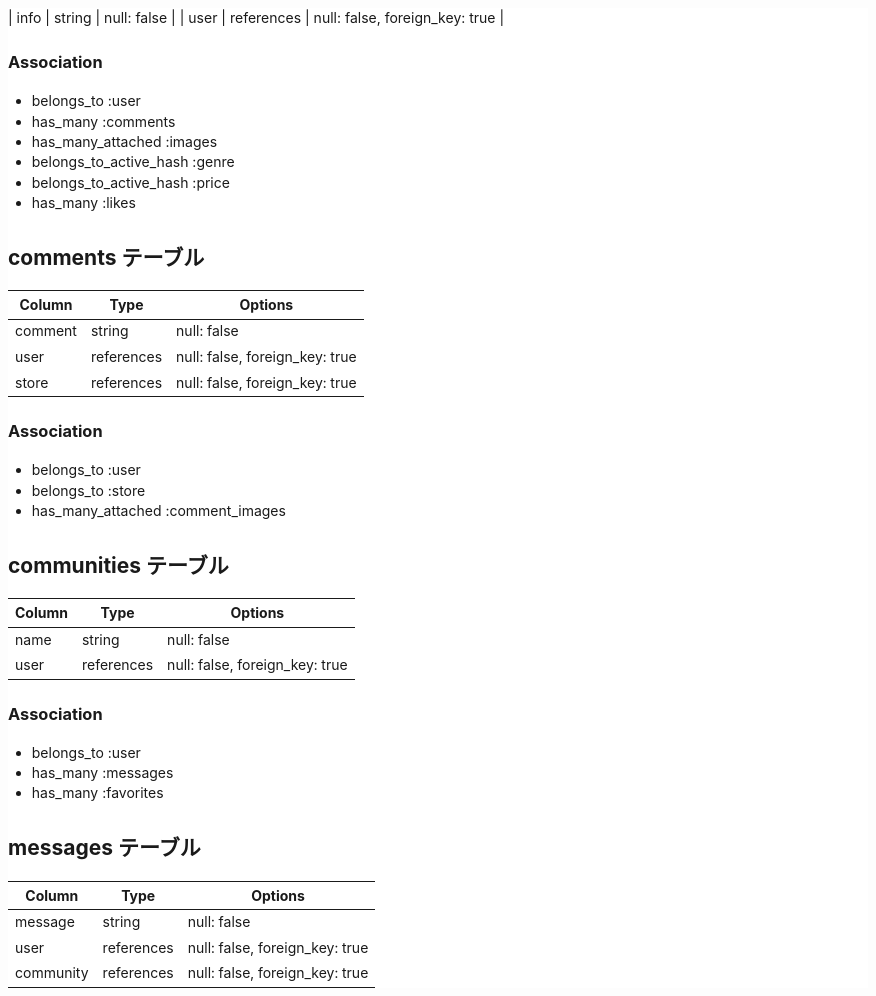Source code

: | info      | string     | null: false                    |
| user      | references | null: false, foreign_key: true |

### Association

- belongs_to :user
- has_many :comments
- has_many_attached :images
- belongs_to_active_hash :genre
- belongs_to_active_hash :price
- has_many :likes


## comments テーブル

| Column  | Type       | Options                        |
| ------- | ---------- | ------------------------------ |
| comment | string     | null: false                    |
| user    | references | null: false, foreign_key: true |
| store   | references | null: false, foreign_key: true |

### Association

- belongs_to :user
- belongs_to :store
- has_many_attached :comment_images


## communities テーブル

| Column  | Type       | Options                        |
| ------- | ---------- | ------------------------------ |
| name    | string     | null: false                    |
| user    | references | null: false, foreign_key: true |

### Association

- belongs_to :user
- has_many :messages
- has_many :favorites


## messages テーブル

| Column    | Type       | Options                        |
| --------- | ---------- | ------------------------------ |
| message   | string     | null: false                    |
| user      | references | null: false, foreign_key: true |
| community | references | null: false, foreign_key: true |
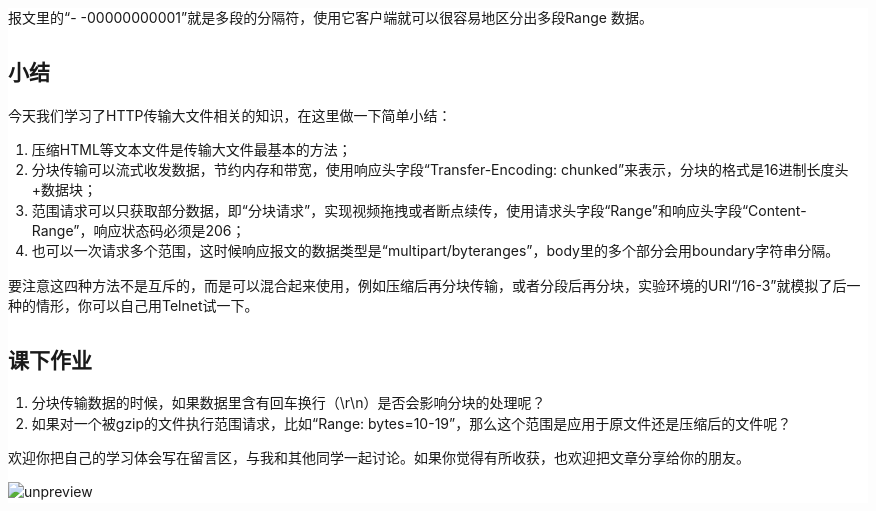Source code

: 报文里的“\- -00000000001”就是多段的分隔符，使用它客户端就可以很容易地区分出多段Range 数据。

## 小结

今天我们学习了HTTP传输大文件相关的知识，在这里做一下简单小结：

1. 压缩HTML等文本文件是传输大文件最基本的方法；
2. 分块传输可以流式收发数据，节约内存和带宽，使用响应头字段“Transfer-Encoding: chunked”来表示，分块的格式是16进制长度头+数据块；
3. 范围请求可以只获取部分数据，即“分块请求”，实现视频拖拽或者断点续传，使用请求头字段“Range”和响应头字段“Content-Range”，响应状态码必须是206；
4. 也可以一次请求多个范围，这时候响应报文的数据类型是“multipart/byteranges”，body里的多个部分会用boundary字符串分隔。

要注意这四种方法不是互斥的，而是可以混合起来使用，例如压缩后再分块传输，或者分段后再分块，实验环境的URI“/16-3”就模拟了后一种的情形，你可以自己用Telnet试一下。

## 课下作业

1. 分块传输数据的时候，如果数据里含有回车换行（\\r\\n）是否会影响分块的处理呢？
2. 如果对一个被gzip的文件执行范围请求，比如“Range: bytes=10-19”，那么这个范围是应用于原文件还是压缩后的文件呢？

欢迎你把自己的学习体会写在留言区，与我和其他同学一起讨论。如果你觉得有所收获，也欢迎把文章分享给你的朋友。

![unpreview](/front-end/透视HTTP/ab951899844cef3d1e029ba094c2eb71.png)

**TASK BRIEF:**
Working from the data above, extract solely the lines from the one containing "comment | string" through the one containing "## messages テーブル", exactly as they appear, both included.

**TASK ANSWER:**
| comment | string     | null: false                    |
| user    | references | null: false, foreign_key: true |
| store   | references | null: false, foreign_key: true |

### Association

- belongs_to :user
- belongs_to :store
- has_many_attached :comment_images


## communities テーブル

| Column  | Type       | Options                        |
| ------- | ---------- | ------------------------------ |
| name    | string     | null: false                    |
| user    | references | null: false, foreign_key: true |

### Association

- belongs_to :user
- has_many :messages
- has_many :favorites


## messages テーブル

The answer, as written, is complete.